┌──
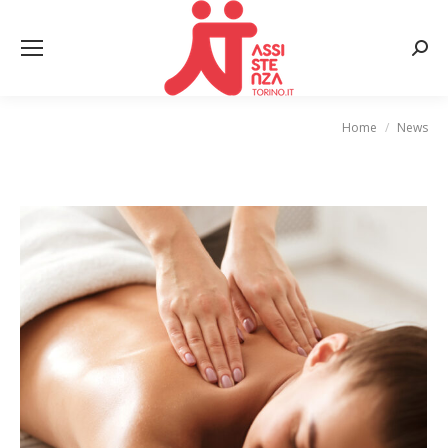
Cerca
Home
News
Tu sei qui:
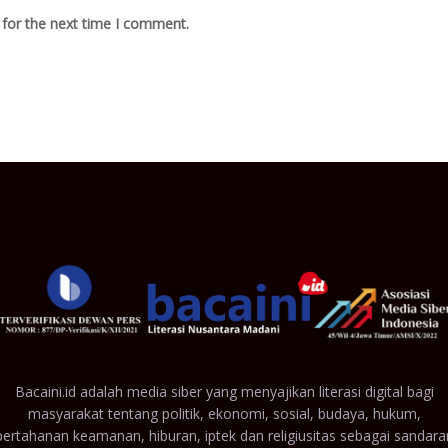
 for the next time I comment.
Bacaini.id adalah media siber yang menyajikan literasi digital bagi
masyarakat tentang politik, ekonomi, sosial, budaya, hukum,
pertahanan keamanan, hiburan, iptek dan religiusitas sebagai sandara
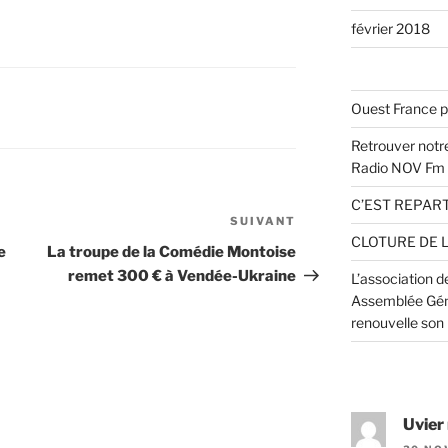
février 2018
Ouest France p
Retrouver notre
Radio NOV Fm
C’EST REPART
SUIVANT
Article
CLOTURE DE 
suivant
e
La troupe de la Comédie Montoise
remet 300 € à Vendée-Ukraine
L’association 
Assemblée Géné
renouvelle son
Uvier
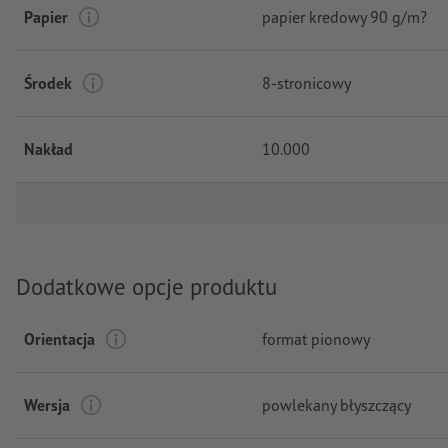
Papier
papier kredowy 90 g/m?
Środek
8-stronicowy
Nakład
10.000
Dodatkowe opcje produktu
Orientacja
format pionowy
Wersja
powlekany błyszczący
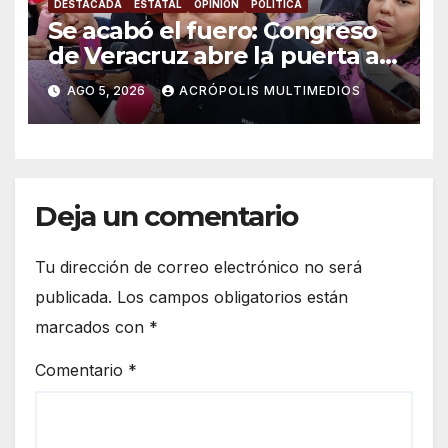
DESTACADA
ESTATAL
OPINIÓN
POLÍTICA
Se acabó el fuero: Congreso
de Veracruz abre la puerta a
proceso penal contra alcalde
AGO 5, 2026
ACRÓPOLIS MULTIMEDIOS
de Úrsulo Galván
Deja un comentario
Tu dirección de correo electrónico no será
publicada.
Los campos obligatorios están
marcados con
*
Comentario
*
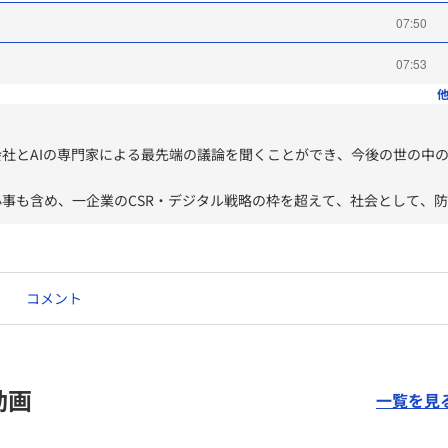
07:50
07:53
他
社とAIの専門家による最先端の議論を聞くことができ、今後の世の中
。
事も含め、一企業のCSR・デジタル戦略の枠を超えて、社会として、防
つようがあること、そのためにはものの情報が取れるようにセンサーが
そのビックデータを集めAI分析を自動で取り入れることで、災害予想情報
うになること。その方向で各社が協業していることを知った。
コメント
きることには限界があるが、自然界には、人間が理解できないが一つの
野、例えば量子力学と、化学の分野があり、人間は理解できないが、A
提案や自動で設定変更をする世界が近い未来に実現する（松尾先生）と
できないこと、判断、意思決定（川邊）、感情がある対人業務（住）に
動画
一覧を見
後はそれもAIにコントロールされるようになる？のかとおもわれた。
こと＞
└──
┌──
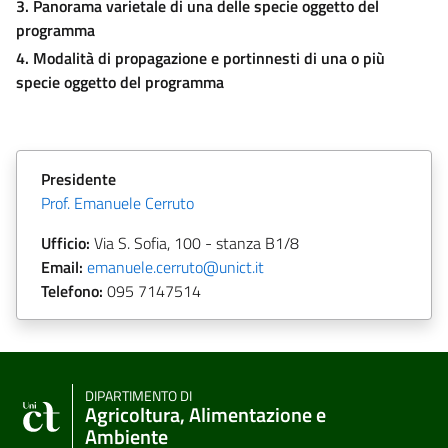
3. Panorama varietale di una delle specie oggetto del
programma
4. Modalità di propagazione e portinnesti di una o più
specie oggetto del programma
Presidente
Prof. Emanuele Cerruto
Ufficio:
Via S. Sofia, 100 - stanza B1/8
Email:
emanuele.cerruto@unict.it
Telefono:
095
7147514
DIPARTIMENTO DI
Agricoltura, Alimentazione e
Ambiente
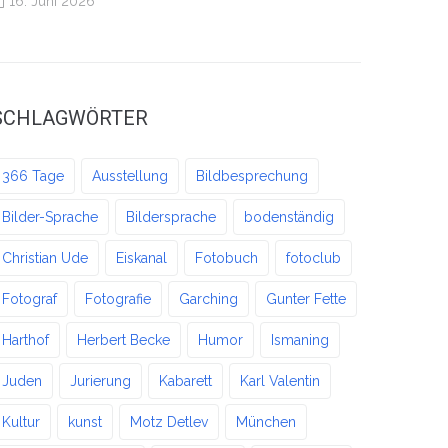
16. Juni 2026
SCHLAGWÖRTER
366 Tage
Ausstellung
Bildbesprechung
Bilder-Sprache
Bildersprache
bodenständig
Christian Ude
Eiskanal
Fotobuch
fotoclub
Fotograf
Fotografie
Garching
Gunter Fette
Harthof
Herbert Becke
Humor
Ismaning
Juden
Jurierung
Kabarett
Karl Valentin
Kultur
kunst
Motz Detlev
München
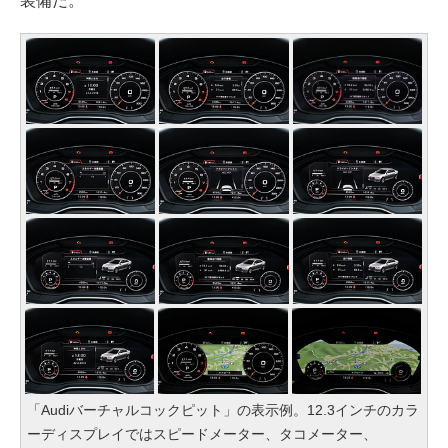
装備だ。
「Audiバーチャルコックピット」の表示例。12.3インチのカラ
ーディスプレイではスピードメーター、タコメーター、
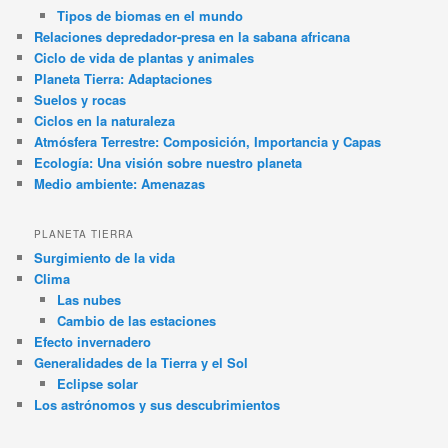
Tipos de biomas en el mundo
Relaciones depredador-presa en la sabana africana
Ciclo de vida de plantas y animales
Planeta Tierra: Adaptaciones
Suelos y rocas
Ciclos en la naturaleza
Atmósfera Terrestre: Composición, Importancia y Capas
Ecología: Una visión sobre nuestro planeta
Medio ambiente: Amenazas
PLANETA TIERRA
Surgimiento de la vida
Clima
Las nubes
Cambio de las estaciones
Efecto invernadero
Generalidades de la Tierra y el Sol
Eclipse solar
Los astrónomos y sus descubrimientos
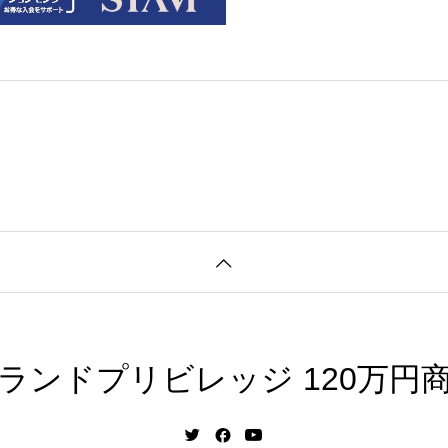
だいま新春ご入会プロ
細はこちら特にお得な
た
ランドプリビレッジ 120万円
└──
### Action item
Return the lines above, unchanged, beginning with the line that contains "16. Juni 2026" and continuing through the line that contains "ランドプリビレッジ 120万円", with both of those lines included. Leave the pictures out.

### Answer box
16. Juni 2026
SCHLAGWÖRTER
366 Tage
Ausstellung
Bildbesprechung
Bilder-Sprache
Bildersprache
bodenständig
Christian Ude
Eiskanal
Fotobuch
fotoclub
Fotograf
Fotografie
Garching
Gunter Fette
Harthof
Herbert Becke
Humor
Ismaning
Juden
Jurierung
Kabarett
Karl Valentin
Kultur
kunst
Motz Detlev
München
装備だ。
「Audiバーチャルコックピット」の表示例。12.3インチのカラ
ーディスプレイではスピードメーター、タコメーター、
Tipos de biomas en el mundo
Relaciones depredador-presa en la sabana africana
Ciclo de vida de plantas y animales
Planeta Tierra: Adaptaciones
Suelos y rocas
Ciclos en la naturaleza
Atmósfera Terrestre: Composición, Importancia y Capas
Ecología: Una visión sobre nuestro planeta
Medio ambiente: Amenazas
PLANETA TIERRA
Surgimiento de la vida
Clima
Las nubes
Cambio de las estaciones
Efecto invernadero
Generalidades de la Tierra y el Sol
Eclipse solar
Los astrónomos y sus descubrimientos
だいま新春ご入会プロ
細はこちら特にお得な
た
ランドプリビレッジ 120万円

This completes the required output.